== What you have to do ==
Starting with the first line, output the data exactly, through to the last line.

== Task inputs ==

═══

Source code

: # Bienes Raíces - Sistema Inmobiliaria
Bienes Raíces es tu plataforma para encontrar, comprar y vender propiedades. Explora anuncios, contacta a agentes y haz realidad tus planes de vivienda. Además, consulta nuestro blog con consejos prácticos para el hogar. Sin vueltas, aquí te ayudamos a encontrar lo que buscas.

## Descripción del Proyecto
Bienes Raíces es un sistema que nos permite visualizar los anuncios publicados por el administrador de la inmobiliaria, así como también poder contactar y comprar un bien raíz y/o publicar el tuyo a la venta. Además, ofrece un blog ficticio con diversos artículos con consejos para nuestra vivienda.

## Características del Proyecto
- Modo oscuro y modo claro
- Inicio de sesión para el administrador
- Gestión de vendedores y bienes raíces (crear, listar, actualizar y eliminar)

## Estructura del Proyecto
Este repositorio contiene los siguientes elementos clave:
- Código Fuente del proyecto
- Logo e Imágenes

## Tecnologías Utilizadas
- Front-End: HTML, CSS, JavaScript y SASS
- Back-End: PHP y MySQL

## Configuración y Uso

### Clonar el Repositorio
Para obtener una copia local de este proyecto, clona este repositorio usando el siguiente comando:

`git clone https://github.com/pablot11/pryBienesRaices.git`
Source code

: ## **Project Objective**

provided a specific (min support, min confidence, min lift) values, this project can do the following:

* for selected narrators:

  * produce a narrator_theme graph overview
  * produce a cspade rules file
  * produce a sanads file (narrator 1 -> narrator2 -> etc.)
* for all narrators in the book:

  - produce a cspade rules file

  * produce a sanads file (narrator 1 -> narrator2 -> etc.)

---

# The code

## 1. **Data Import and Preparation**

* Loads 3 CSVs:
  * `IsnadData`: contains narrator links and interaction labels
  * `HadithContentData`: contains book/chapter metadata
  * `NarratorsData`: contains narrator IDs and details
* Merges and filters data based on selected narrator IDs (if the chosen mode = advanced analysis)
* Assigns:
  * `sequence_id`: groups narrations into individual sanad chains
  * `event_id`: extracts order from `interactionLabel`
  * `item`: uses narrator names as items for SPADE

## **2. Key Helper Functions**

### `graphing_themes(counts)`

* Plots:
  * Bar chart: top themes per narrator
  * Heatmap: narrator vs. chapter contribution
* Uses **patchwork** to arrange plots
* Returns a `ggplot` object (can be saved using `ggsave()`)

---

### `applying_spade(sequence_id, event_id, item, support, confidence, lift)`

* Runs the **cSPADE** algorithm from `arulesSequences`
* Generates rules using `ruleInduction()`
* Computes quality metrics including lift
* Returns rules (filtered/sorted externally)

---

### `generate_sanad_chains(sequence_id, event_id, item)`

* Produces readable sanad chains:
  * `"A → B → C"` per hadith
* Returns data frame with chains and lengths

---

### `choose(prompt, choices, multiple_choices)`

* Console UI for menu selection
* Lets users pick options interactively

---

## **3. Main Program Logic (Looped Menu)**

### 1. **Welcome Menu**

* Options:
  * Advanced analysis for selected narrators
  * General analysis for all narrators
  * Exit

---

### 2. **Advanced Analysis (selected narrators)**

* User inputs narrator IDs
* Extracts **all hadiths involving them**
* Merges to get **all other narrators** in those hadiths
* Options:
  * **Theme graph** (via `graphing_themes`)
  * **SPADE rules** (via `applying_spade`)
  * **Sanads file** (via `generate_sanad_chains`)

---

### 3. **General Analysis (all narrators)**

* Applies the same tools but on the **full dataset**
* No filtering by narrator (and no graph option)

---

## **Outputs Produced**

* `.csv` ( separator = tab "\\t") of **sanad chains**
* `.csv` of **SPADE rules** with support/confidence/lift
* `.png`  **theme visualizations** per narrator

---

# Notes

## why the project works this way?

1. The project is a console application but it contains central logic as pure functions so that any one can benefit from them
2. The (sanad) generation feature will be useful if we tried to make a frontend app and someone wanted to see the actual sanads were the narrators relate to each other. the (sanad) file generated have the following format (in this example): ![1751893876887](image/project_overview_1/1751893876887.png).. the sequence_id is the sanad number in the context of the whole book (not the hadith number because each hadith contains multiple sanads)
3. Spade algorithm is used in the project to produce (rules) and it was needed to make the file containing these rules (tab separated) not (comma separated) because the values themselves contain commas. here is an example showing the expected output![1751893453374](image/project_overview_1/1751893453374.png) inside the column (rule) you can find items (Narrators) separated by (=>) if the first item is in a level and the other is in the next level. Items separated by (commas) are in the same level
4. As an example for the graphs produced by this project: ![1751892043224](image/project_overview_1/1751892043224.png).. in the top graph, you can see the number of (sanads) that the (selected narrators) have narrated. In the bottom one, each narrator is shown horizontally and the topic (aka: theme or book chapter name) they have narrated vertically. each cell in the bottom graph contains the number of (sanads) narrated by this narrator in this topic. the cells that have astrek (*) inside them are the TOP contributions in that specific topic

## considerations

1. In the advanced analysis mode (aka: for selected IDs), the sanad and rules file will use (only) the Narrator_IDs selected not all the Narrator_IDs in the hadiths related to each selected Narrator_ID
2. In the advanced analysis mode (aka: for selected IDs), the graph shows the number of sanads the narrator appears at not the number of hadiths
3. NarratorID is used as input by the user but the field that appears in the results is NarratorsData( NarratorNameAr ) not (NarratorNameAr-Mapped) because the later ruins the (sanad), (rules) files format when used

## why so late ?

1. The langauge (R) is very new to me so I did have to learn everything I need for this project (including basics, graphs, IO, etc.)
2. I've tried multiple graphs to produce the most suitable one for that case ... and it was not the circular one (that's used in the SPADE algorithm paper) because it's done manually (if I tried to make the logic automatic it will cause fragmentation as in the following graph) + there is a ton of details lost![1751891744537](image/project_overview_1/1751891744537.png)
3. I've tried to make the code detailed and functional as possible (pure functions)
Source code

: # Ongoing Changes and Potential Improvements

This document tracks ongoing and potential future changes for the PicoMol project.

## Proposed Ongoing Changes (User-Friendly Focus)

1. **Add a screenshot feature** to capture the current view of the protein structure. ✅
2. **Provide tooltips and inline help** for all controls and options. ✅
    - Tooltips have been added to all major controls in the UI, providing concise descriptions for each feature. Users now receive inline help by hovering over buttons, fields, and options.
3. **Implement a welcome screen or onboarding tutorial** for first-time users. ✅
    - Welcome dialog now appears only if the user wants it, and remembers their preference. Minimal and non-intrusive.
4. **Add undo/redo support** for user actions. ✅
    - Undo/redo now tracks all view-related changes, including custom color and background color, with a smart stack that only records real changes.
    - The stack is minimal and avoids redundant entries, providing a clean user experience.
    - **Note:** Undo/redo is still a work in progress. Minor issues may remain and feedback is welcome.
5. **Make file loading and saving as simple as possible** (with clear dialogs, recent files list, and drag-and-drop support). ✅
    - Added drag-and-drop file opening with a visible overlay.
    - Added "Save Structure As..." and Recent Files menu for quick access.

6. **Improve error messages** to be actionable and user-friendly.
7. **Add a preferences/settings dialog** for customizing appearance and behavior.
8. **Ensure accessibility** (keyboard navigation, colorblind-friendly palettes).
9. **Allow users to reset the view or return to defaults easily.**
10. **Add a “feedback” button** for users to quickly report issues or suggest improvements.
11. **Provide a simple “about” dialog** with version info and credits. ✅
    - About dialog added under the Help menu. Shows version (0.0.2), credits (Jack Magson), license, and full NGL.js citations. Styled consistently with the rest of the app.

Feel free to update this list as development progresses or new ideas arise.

═══

== Answer area ==
Source code

: # Bienes Raíces - Sistema Inmobiliaria
Bienes Raíces es tu plataforma para encontrar, comprar y vender propiedades. Explora anuncios, contacta a agentes y haz realidad tus planes de vivienda. Además, consulta nuestro blog con consejos prácticos para el hogar. Sin vueltas, aquí te ayudamos a encontrar lo que buscas.

## Descripción del Proyecto
Bienes Raíces es un sistema que nos permite visualizar los anuncios publicados por el administrador de la inmobiliaria, así como también poder contactar y comprar un bien raíz y/o publicar el tuyo a la venta. Además, ofrece un blog ficticio con diversos artículos con consejos para nuestra vivienda.

## Características del Proyecto
- Modo oscuro y modo claro
- Inicio de sesión para el administrador
- Gestión de vendedores y bienes raíces (crear, listar, actualizar y eliminar)

## Estructura del Proyecto
Este repositorio contiene los siguientes elementos clave:
- Código Fuente del proyecto
- Logo e Imágenes

## Tecnologías Utilizadas
- Front-End: HTML, CSS, JavaScript y SASS
- Back-End: PHP y MySQL

## Configuración y Uso

### Clonar el Repositorio
Para obtener una copia local de este proyecto, clona este repositorio usando el siguiente comando:

`git clone https://github.com/pablot11/pryBienesRaices.git`
Source code

: ## **Project Objective**

provided a specific (min support, min confidence, min lift) values, this project can do the following:

* for selected narrators:

  * produce a narrator_theme graph overview
  * produce a cspade rules file
  * produce a sanads file (narrator 1 -> narrator2 -> etc.)
* for all narrators in the book:

  - produce a cspade rules file

  * produce a sanads file (narrator 1 -> narrator2 -> etc.)

---

# The code

## 1. **Data Import and Preparation**

* Loads 3 CSVs:
  * `IsnadData`: contains narrator links and interaction labels
  * `HadithContentData`: contains book/chapter metadata
  * `NarratorsData`: contains narrator IDs and details
* Merges and filters data based on selected narrator IDs (if the chosen mode = advanced analysis)
* Assigns:
  * `sequence_id`: groups narrations into individual sanad chains
  * `event_id`: extracts order from `interactionLabel`
  * `item`: uses narrator names as items for SPADE

## **2. Key Helper Functions**

### `graphing_themes(counts)`

* Plots:
  * Bar chart: top themes per narrator
  * Heatmap: narrator vs. chapter contribution
* Uses **patchwork** to arrange plots
* Returns a `ggplot` object (can be saved using `ggsave()`)

---

### `applying_spade(sequence_id, event_id, item, support, confidence, lift)`

* Runs the **cSPADE** algorithm from `arulesSequences`
* Generates rules using `ruleInduction()`
* Computes quality metrics including lift
* Returns rules (filtered/sorted externally)

---

### `generate_sanad_chains(sequence_id, event_id, item)`

* Produces readable sanad chains:
  * `"A → B → C"` per hadith
* Returns data frame with chains and lengths

---

### `choose(prompt, choices, multiple_choices)`

* Console UI for menu selection
* Lets users pick options interactively

---

## **3. Main Program Logic (Looped Menu)**

### 1. **Welcome Menu**

* Options:
  * Advanced analysis for selected narrators
  * General analysis for all narrators
  * Exit

---

### 2. **Advanced Analysis (selected narrators)**

* User inputs narrator IDs
* Extracts **all hadiths involving them**
* Merges to get **all other narrators** in those hadiths
* Options:
  * **Theme graph** (via `graphing_themes`)
  * **SPADE rules** (via `applying_spade`)
  * **Sanads file** (via `generate_sanad_chains`)

---

### 3. **General Analysis (all narrators)**

* Applies the same tools but on the **full dataset**
* No filtering by narrator (and no graph option)

---

## **Outputs Produced**

* `.csv` ( separator = tab "\\t") of **sanad chains**
* `.csv` of **SPADE rules** with support/confidence/lift
* `.png`  **theme visualizations** per narrator

---

# Notes

## why the project works this way?

1. The project is a console application but it contains central logic as pure functions so that any one can benefit from them
2. The (sanad) generation feature will be useful if we tried to make a frontend app and someone wanted to see the actual sanads were the narrators relate to each other. the (sanad) file generated have the following format (in this example): ![1751893876887](image/project_overview_1/1751893876887.png).. the sequence_id is the sanad number in the context of the whole book (not the hadith number because each hadith contains multiple sanads)
3. Spade algorithm is used in the project to produce (rules) and it was needed to make the file containing these rules (tab separated) not (comma separated) because the values themselves contain commas. here is an example showing the expected output![1751893453374](image/project_overview_1/1751893453374.png) inside the column (rule) you can find items (Narrators) separated by (=>) if the first item is in a level and the other is in the next level. Items separated by (commas) are in the same level
4. As an example for the graphs produced by this project: ![1751892043224](image/project_overview_1/1751892043224.png).. in the top graph, you can see the number of (sanads) that the (selected narrators) have narrated. In the bottom one, each narrator is shown horizontally and the topic (aka: theme or book chapter name) they have narrated vertically. each cell in the bottom graph contains the number of (sanads) narrated by this narrator in this topic. the cells that have astrek (*) inside them are the TOP contributions in that specific topic

## considerations

1. In the advanced analysis mode (aka: for selected IDs), the sanad and rules file will use (only) the Narrator_IDs selected not all the Narrator_IDs in the hadiths related to each selected Narrator_ID
2. In the advanced analysis mode (aka: for selected IDs), the graph shows the number of sanads the narrator appears at not the number of hadiths
3. NarratorID is used as input by the user but the field that appears in the results is NarratorsData( NarratorNameAr ) not (NarratorNameAr-Mapped) because the later ruins the (sanad), (rules) files format when used

## why so late ?

1. The langauge (R) is very new to me so I did have to learn everything I need for this project (including basics, graphs, IO, etc.)
2. I've tried multiple graphs to produce the most suitable one for that case ... and it was not the circular one (that's used in the SPADE algorithm paper) because it's done manually (if I tried to make the logic automatic it will cause fragmentation as in the following graph) + there is a ton of details lost![1751891744537](image/project_overview_1/1751891744537.png)
3. I've tried to make the code detailed and functional as possible (pure functions)
Source code

: # Ongoing Changes and Potential Improvements

This document tracks ongoing and potential future changes for the PicoMol project.

## Proposed Ongoing Changes (User-Friendly Focus)

1. **Add a screenshot feature** to capture the current view of the protein structure. ✅
2. **Provide tooltips and inline help** for all controls and options. ✅
    - Tooltips have been added to all major controls in the UI, providing concise descriptions for each feature. Users now receive inline help by hovering over buttons, fields, and options.
3. **Implement a welcome screen or onboarding tutorial** for first-time users. ✅
    - Welcome dialog now appears only if the user wants it, and remembers their preference. Minimal and non-intrusive.
4. **Add undo/redo support** for user actions. ✅
    - Undo/redo now tracks all view-related changes, including custom color and background color, with a smart stack that only records real changes.
    - The stack is minimal and avoids redundant entries, providing a clean user experience.
    - **Note:** Undo/redo is still a work in progress. Minor issues may remain and feedback is welcome.
5. **Make file loading and saving as simple as possible** (with clear dialogs, recent files list, and drag-and-drop support). ✅
    - Added drag-and-drop file opening with a visible overlay.
    - Added "Save Structure As..." and Recent Files menu for quick access.

6. **Improve error messages** to be actionable and user-friendly.
7. **Add a preferences/settings dialog** for customizing appearance and behavior.
8. **Ensure accessibility** (keyboard navigation, colorblind-friendly palettes).
9. **Allow users to reset the view or return to defaults easily.**
10. **Add a “feedback” button** for users to quickly report issues or suggest improvements.
11. **Provide a simple “about” dialog** with version info and credits. ✅
    - About dialog added under the Help menu. Shows version (0.0.2), credits (Jack Magson), license, and full NGL.js citations. Styled consistently with the rest of the app.

Feel free to update this list as development progresses or new ideas arise.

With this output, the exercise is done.